The Carrier Road is on the opposite side of the hollow and cuts through State Forest. Access is by the bridge at Cramer Dam or by again dropping down the mountainside to the creek and fishing down to Farrandsville. An old trail, called the Fravel, runs along the creek although sometimes it snakes up the mountainside to skirt the huge rhododendron tangles that border this creek.

It's a challenge to fish Lick Run because it is so brush-choked. Logs and branches clog the creek itself but offer great habitat. Pines and Laurel branches dip down to the water itself and the shady pools harbor some beauties if you can get your line into it.

You'd have to be a pretty good fly fisherman to do any good on this water because one's back cast is constantly caught on tree limbs. Light line with natural bait dropped on a tiny bobber or small split-shot will serve you well on this water.

The old term "dappling" is one of the most efficient ways to fish this stream. This means you have to force your line through the brushy tangles, then release your bail and let the line drop into the current. It's frustrating but after while you get the hang of it.

It was 40 or more years ago that I was fishing this water on a Memorial Day. I cast a garden worm into the head of the pool and reeled the line in as it swept toward me. A large trout streaked from under a rock and grabbed the worm. I missed it. Determined I would not leave that pool until I caught that trout, I cast over and over again, trying to get another worm into just the right spot.

About a hundred casts later, as I remember it, the trout finally shot out again and this time I didn't miss. He was a 20 inch brown trout and I've never caught a larger native trout than that one. Was I proud? You bet and impossible to live with for months.

But my very first trip up that stream is my absolutely most unforgettable fishing moment. It was probably about 1954 and I decided, but not until the day before opening day, to accompany my husband fishing.

So the race was on to find a pair of hip boots. We went from store to store and finally I had to settle, not on hip boots, but on a pair of waders that were, of course, much too big for me.

In those days, a woman on a trout stream was a rare sight indeed so imagine the surprise of the couple anglers I happened to meet the afternoon of the first day. I was walking down the dirt road, near Cramer Dam in those waders.

Not only were the feet too big but the waders were much too long. The only way I could keep them on at all was to cinch them around my waist with a borrowed belt. This created the most horrendous rubber ruffle above the belt you can imagine. It reached almost to my chin. It was so high, I had tucked my bait box into it. I have no idea how I ever made a cast while clad in that getup.
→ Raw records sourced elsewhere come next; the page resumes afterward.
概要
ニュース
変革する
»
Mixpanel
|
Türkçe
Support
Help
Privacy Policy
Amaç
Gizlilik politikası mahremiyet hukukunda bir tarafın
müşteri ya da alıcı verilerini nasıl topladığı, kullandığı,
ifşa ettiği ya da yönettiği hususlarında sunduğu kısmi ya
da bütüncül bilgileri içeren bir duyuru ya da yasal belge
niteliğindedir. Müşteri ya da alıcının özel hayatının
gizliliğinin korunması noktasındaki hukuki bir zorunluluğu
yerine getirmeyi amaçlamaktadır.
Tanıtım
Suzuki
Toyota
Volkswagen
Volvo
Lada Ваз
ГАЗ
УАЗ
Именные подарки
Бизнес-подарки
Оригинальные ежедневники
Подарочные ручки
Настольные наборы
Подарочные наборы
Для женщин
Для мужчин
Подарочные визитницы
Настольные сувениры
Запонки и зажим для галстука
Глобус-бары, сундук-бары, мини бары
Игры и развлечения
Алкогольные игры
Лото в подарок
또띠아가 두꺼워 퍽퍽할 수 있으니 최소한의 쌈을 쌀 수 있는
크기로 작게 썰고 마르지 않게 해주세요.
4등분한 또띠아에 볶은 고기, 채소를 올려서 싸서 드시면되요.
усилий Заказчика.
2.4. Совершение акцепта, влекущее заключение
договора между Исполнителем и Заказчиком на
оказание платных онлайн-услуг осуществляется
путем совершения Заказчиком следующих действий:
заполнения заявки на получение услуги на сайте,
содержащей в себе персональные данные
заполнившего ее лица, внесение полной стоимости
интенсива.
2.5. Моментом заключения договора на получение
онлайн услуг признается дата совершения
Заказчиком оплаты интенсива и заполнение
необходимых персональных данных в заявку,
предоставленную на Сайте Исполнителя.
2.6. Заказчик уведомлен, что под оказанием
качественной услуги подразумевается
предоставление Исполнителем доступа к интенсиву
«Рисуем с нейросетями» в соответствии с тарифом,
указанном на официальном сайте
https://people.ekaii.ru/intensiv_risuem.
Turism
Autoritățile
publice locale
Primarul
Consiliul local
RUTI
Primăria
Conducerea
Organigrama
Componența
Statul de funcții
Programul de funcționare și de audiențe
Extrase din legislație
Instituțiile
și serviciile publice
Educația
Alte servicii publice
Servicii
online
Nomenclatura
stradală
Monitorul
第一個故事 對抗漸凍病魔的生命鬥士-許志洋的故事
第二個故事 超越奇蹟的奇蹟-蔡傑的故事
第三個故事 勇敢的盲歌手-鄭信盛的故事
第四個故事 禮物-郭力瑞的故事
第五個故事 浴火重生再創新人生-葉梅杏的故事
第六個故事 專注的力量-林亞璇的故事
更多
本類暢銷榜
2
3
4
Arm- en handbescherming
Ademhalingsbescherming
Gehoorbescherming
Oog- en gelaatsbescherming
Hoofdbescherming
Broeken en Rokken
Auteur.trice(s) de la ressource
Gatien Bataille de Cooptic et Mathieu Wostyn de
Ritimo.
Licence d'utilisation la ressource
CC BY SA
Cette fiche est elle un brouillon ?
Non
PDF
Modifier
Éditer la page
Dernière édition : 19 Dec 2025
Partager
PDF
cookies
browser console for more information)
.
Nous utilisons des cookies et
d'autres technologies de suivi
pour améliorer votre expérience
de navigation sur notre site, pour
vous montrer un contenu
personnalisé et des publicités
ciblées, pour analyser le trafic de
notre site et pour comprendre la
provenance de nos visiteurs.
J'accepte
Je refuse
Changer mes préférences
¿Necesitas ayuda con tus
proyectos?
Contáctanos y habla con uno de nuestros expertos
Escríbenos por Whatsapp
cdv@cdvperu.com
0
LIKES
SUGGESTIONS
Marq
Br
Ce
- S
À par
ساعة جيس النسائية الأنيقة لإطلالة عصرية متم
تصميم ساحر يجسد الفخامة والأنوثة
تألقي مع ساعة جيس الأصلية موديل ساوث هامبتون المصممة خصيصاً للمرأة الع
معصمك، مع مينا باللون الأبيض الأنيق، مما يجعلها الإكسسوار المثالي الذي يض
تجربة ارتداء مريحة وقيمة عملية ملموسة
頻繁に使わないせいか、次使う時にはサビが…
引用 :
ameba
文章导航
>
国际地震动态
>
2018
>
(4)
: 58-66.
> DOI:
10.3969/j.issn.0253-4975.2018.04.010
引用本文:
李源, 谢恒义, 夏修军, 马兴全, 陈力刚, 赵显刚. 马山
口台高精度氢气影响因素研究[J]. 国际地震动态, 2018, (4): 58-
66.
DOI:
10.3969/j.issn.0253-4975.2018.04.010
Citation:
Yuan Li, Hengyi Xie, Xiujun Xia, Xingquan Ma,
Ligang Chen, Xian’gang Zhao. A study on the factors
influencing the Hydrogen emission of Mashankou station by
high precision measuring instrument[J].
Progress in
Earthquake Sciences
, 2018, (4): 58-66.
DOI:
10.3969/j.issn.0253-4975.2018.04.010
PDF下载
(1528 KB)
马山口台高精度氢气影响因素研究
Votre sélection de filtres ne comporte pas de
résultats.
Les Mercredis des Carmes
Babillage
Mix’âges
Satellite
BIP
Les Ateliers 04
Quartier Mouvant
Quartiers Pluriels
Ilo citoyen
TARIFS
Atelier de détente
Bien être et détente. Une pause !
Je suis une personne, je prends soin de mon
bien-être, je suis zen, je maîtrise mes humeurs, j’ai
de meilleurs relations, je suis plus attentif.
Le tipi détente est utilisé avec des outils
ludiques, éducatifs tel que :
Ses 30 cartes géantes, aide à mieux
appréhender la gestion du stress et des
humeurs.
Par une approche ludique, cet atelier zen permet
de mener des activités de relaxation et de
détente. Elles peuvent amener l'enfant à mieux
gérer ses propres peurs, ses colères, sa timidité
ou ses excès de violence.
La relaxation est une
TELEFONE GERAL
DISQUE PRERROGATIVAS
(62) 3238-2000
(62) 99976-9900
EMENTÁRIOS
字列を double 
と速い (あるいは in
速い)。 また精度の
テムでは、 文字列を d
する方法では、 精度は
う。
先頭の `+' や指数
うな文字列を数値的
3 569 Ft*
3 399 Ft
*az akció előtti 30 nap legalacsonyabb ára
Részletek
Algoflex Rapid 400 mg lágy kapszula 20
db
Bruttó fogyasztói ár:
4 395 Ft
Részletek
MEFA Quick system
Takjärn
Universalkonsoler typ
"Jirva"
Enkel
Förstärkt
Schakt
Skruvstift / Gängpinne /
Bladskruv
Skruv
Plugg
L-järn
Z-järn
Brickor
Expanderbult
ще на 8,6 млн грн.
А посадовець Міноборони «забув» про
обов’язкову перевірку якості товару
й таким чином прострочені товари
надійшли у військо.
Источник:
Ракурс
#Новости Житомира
What I remember vividly is walking to the car on the dirt road and seeing a couple other anglers coming toward me. They stopped and gawked openly and finally one said to the other, "My [expletive], look at them boots!" That was when I realized how truly ridiculous I looked.

Fishing Lick Run is a challenge but tiny dry flies and small baits such as worms and crickets that simulate the real stuff that falls constantly from overhanging brush and trees will result in a lot of beautiful brook trout. The solitude and scenery are great experiences in themselves.